In food processing, quality control is priority number one. From sourcing raw ingredients to maintaining excellent sanitation and hygiene policies, food processing plants must invest in strategies to prevent contamination at every step.

Japanese food producer Kewpie Corporation is using Google’s TensorFlow AI software to speed up its inspection process and more quickly determine the quality of its raw ingredients. The company has initially chosen diced potatoes that go into baby food, working with partner agency BrainPad to train its machine learning system with 18,000 photos. The result was an inspection system that identified defective ingredients with near-perfect accuracy. Kewpie stresses that its goal with AI is not to replace human workers, but rather, assist them in doing their jobs better and faster.
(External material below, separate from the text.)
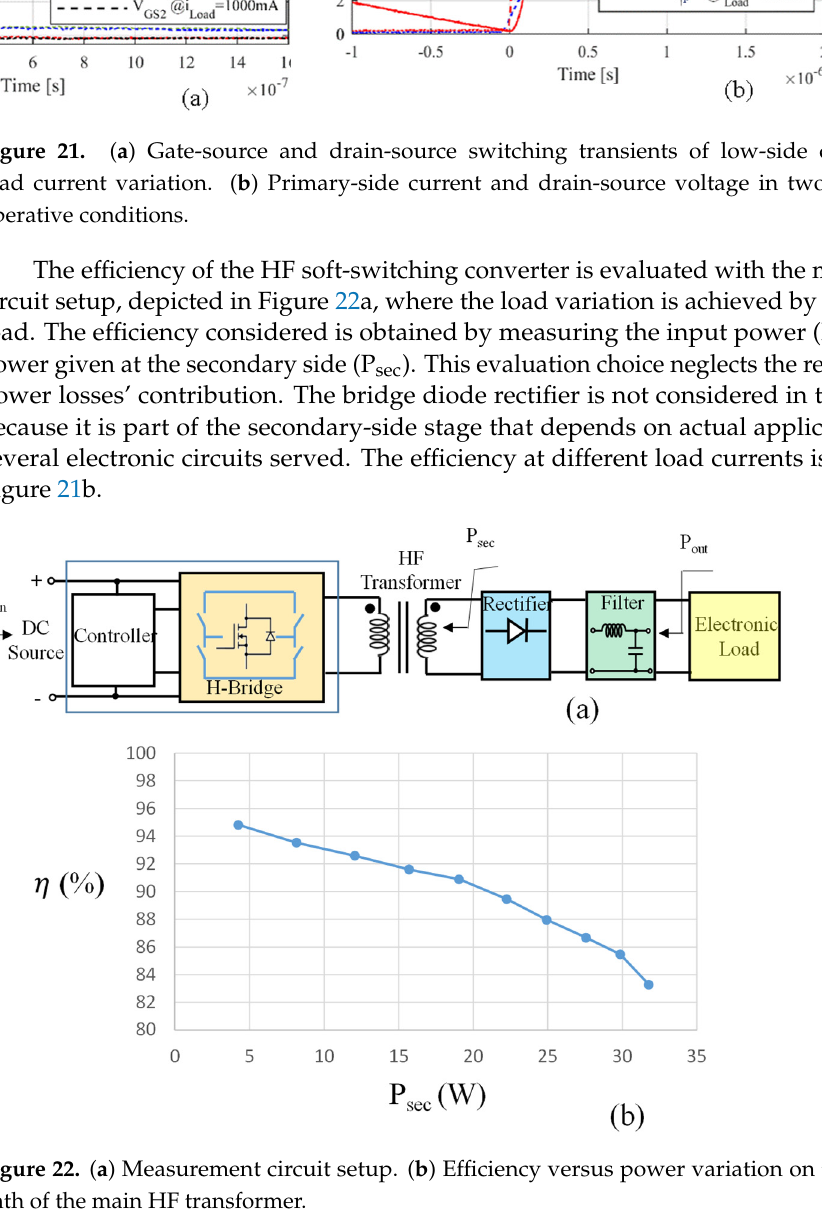
Figure 22. ( a ) Measurement circuit setup. ( b ) Efficiency versus power variation on the secondary path of the main HF transformer.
Even the packaging industry is finding innovative ways to protect consumers. Researchers at UC Berkeley and Taiwan’s National Chiao Tung University created a smart cap to indicate the freshness of milk and juice by using 3D-printed plastic and embedded sensors. Once fully developed, the technology will enable customers and employees to scan a label in order to determine whether a food product is fresh based on the readings gathered by the sensor on the food packaging. The technology could be expanded to other use cases to minimize the risk of human error in food production.


One of the weakest links in the food supply chain is transport. Drivers are well-trained to follow safety protocols when it comes to keeping food at safe temperatures, but each aspect of the cold chain is susceptible to hazards such as malfunctioning refrigeration equipment, leaving a door to a truck open for too long, handling errors, poor loading procedures, and leaving food curbside for too long, for example. FSMA rules prevent practices during transportation that create food safety risks, such as failure to properly refrigerate food, inadequate cleaning of vehicles between loads, failure to properly protect food, and failure to prevent cross-contamination.

To ensure each step in the distribution process remains compliant, food companies can take advantage of IoT devices such as temperature sensors to alert managers when conditions fall out of range. Mission Data has launched the OpSense IoT platform to provide intelligent monitoring of temperature as well as open doors, HVAC, humidity, lighting, security systems, and more. In addition to identifying inefficiencies in loading and unloading procedures, sensor data from IoT monitoring can reduce energy and labor costs.


Once food arrives at a store or restaurant, how can consumers know that it is safe to eat? Automation solutions like OpSense are streamlining compliance practices to monitor food quality and safety. Connected technologies in refrigerators, freezers, hot food stations, and storage areas allow store and restaurant managers to be proactive and respond to issues before problems arise.

As a result of the industry’s greater focus on prevention and the government’s higher standards for evaluation, food recalls continue to rise in frequency. More advanced contamination identification efforts have led to increased positives in testing samples. And while this is great news for the evolution of food safety, it also necessitates quicker reactions. Software solutions such as FoodLogiq’s real-time recall management tool can help food companies quickly send alerts and remove compromised products from the shelf before they harm consumers and jeopardize brand reputation.


At a time when the food industry is under pressure to regain consumer trust following a series of food safety incidents worldwide, a preventive approach to food safety can go a long way in ensuring safe food supply, regaining consumer trust, and protecting the brand image of food retailers, restaurants, and manufacturers. With a digital food safety platform in place, organizations can reduce the number of product failures and recalls, control costs, and rise above industry standards.